Google CEO makes an appeal to women in the midst of the diversity controversy

Jonathan Hunt reports from Los Angeles

A California state court sided with Google, for now, by dismissing the class action claims that accused the company of paying female employees less than men and giving them fewer opportunities for promotion.

Reuters reports that Superior Court Judge Mary Wiss San Francisco said on Monday the lawsuit was inappropriate because it was brought in the name of all the women who worked for Google in California. The plaintiffs have 30 days to make a new complaint on behalf of women who face pay discrimination.

Wiss also said that the claims of the plaintiffs in the case known as Ellis v. Google were vague, that they need to be shown how certain groups of women were affected by the tech firm’s pay policy and that two of the three named plaintiffs had not shown that they performed comparable work to the men who were allegedly paid more.

The decision comes as Google faces an investigation by the U.S. Department of Labor in sex bias in its pay practices and as other women have come forward to say that they faced gender and racial discrimination in the company.


According to Google’s most recent data, the workforce is 69 percent male and 56 percent white.

Google spokesperson Gina Scigliano said that the company is working on creating a good workplace for everyone,” reports Reuters.

The Google logo is seen on a building in Irvine, California.


“If we ever have a individual deviations or problems we work to solve them,” Scigliano said Wednesday.

James Finberg, a lawyer for the three women who sued Google in September, told Reuters that he intended to make a new complaint in early January that “makes it clear that Google is in violation of the California Equal Pay Act … by paying women less than men for substantially equal work in almost every job classification.”

The lawsuit turned out to be the first to sex bias claims against Google on the name of a class of women, but only the latest instance of a major tech company is accused of discrimination of women.


The Department of Labor sued Oracle in January, claiming it paid white men more than women and people of color with similar tasks.

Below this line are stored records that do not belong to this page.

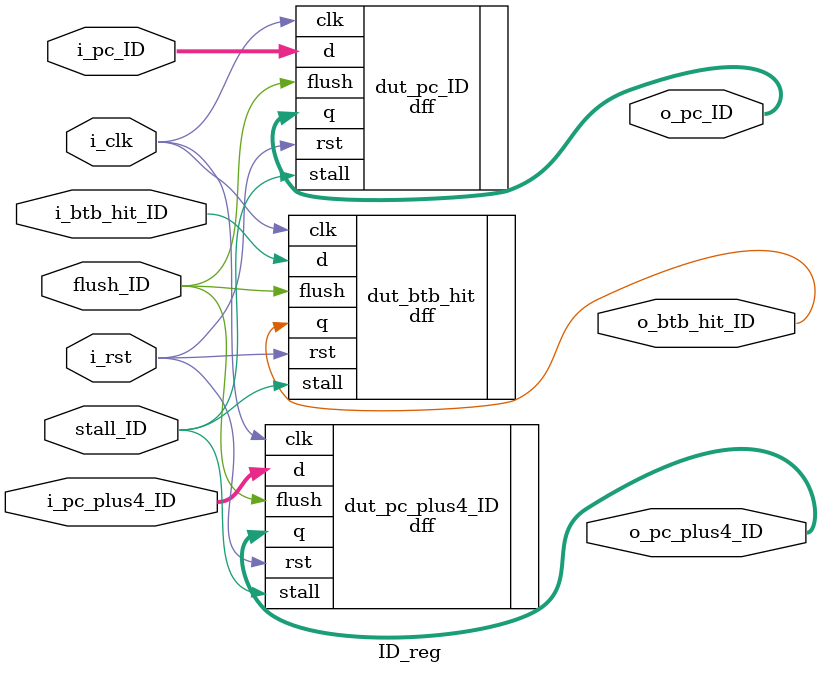
<source format=sv>
module ID_reg(
    input logic             i_clk, i_rst,
    input logic     [31:0]  i_pc_ID,
    input logic     [31:0]  i_pc_plus4_ID,
    //input logic             i_rd_wren_ID, i_wb_sel_ID,
    //input logic             i_is_jump_or_branch_ID,
    input logic             stall_ID, flush_ID,
    input logic             i_btb_hit_ID,
    output logic            o_btb_hit_ID,
    output logic    [31:0]  o_pc_ID,
    output logic    [31:0]  o_pc_plus4_ID
    //output logic            o_rd_wren_ID, o_wb_sel_ID
    //output logic            o_is_jump_or_branch_ID
);

dff #(.WIDTH(32)) dut_pc_ID   (
    .clk                    (   i_clk       ),
    .rst                    (   i_rst       ),
    .d                      (   i_pc_ID     ),
    .stall                  (   stall_ID    ),
    .flush                  (   flush_ID    ),
    .q                      (   o_pc_ID     )
);

dff #(.WIDTH(32)) dut_pc_plus4_ID (
    .clk                        (   i_clk           ),
    .rst                        (   i_rst           ),
    .d                          (   i_pc_plus4_ID   ),
    .stall                      (   stall_ID        ),
    .flush                      (   flush_ID        ),
    .q                          (   o_pc_plus4_ID   )
);

dff #(.WIDTH(1)) dut_btb_hit    (
    .clk                        (   i_clk           ),
    .rst                        (   i_rst           ),
    .d                          (   i_btb_hit_ID    ),
    .stall                      (   stall_ID        ),
    .flush                      (   flush_ID        ),
    .q                          (   o_btb_hit_ID    )
);

/*
dff #(.WIDTH(1))
dut_is_jump_or_branch           (
    .clk                        (   i_clk                   ),
    .rst                        (   i_rst                   ),
    .d                          (   i_is_jump_or_branch_ID  ),
    .stall                      (   stall_ID                ),
    .flush                      (   flush_ID                ),
    .q                          (   o_is_jump_or_branch_ID  )
);


dff #(.WIDTH(1))
dut_rd_wren                     (
    .clk                        (   i_clk                   ),
    .rst                        (   i_rstn                  ),
    .d                          (   i_rd_wren_ID            ),
    .stall                      (   stall_ID                ),
    .flush                      (   flush_ID                ),
    .q                          (   o_rd_wren_ID            )
);

dff #(.WIDTH(1))
dut_wb_sel                      (
    .clk                        (   i_clk                   ),
    .rst                        (   i_rstn                  ),
    .d                          (   i_wb_sel_ID             ),
    .stall                      (   stall_ID                ),
    .flush                      (   flush_ID                ),
    .q                          (   o_wb_sel_ID             )
);
*/

endmodule : ID_reg

</source>
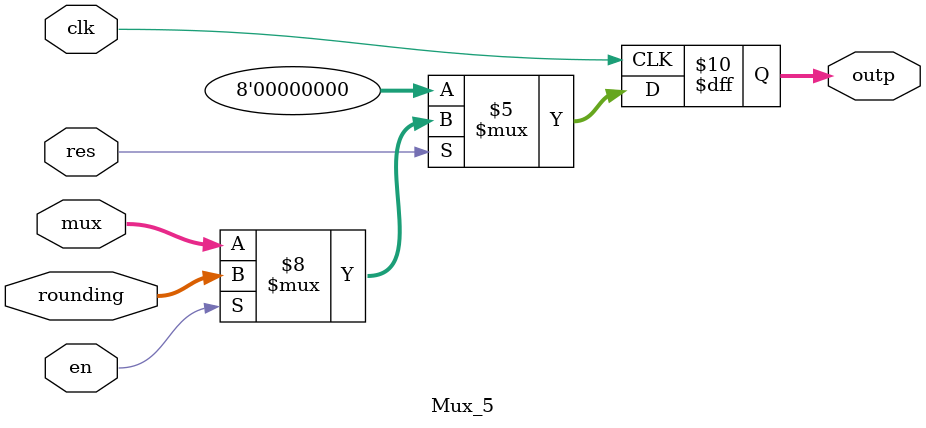
<source format=v>
module Mux_5(clk,res,en,mux,rounding,outp);
  input clk,res,en;
  input [7:0] mux,rounding;
  output reg [7:0] outp;
  
  always @(posedge clk) begin
    if(!en)
      outp = mux;
    else
      outp = rounding;
    if(!res)
      outp = 0;
    end
endmodule
</source>
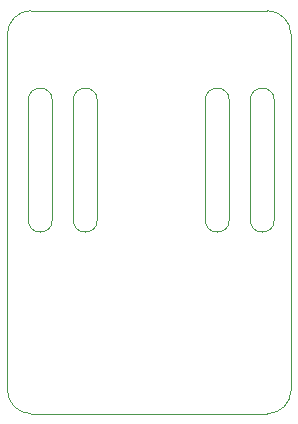
<source format=gbr>
%TF.GenerationSoftware,KiCad,Pcbnew,(5.1.9)-1*%
%TF.CreationDate,2022-05-31T00:34:38+01:00*%
%TF.ProjectId,board,626f6172-642e-46b6-9963-61645f706362,rev?*%
%TF.SameCoordinates,Original*%
%TF.FileFunction,Profile,NP*%
%FSLAX46Y46*%
G04 Gerber Fmt 4.6, Leading zero omitted, Abs format (unit mm)*
G04 Created by KiCad (PCBNEW (5.1.9)-1) date 2022-05-31 00:34:38*
%MOMM*%
%LPD*%
G01*
G04 APERTURE LIST*
%TA.AperFunction,Profile*%
%ADD10C,0.050000*%
%TD*%
G04 APERTURE END LIST*
D10*
X117348000Y-118110000D02*
G75*
G03*
X119380000Y-118110000I1016000J0D01*
G01*
X119380000Y-118110000D02*
X119380000Y-107950000D01*
X121158000Y-118110000D02*
G75*
G03*
X123190000Y-118110000I1016000J0D01*
G01*
X119380000Y-107950000D02*
G75*
G03*
X117348000Y-107950000I-1016000J0D01*
G01*
X123190000Y-107950000D02*
G75*
G03*
X121158000Y-107950000I-1016000J0D01*
G01*
X117348000Y-107950000D02*
X117348000Y-118110000D01*
X123190000Y-118110000D02*
X123190000Y-107950000D01*
X121158000Y-107950000D02*
X121158000Y-118110000D01*
X102362000Y-118110000D02*
G75*
G03*
X104394000Y-118110000I1016000J0D01*
G01*
X104394000Y-107950000D02*
G75*
G03*
X102362000Y-107950000I-1016000J0D01*
G01*
X104394000Y-118110000D02*
X104394000Y-107950000D01*
X102362000Y-107950000D02*
X102362000Y-118110000D01*
X108204000Y-118110000D02*
X108204000Y-107950000D01*
X106172000Y-107950000D02*
X106172000Y-118110000D01*
X106172000Y-118110000D02*
G75*
G03*
X108204000Y-118110000I1016000J0D01*
G01*
X108204000Y-107950000D02*
G75*
G03*
X106172000Y-107950000I-1016000J0D01*
G01*
X102596000Y-100376000D02*
X122596000Y-100376000D01*
X102596000Y-134493000D02*
X122616000Y-134493000D01*
X124596000Y-102376000D02*
X124616000Y-132493000D01*
X100596000Y-132493000D02*
X100596000Y-102376000D01*
X124616000Y-132493000D02*
G75*
G02*
X122616000Y-134493000I-2000000J0D01*
G01*
X122596000Y-100376000D02*
G75*
G02*
X124596000Y-102376000I0J-2000000D01*
G01*
X100596000Y-102376000D02*
G75*
G02*
X102596000Y-100376000I2000000J0D01*
G01*
X102596000Y-134493000D02*
G75*
G02*
X100596000Y-132493000I0J2000000D01*
G01*
M02*

</source>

Microsoft and Twitter will be faced with lawsuits about gender bias and Qualcomm last year, settled claims for $19.5 million.

The plaintiffs in the lawsuit against Google and a former software engineer, a former communications specialist and former manager who worked in various positions at Mountain View, California-based company.

She said in the lawsuit that Google pays women in California less than men who perform similar work, and pointing to female employees in jobs that are less likely to lead to promotions, in violation of the law.

Google said that the employment decisions are taken by the recruitment and promotion of the committees and are examined to ensure that there is no bias.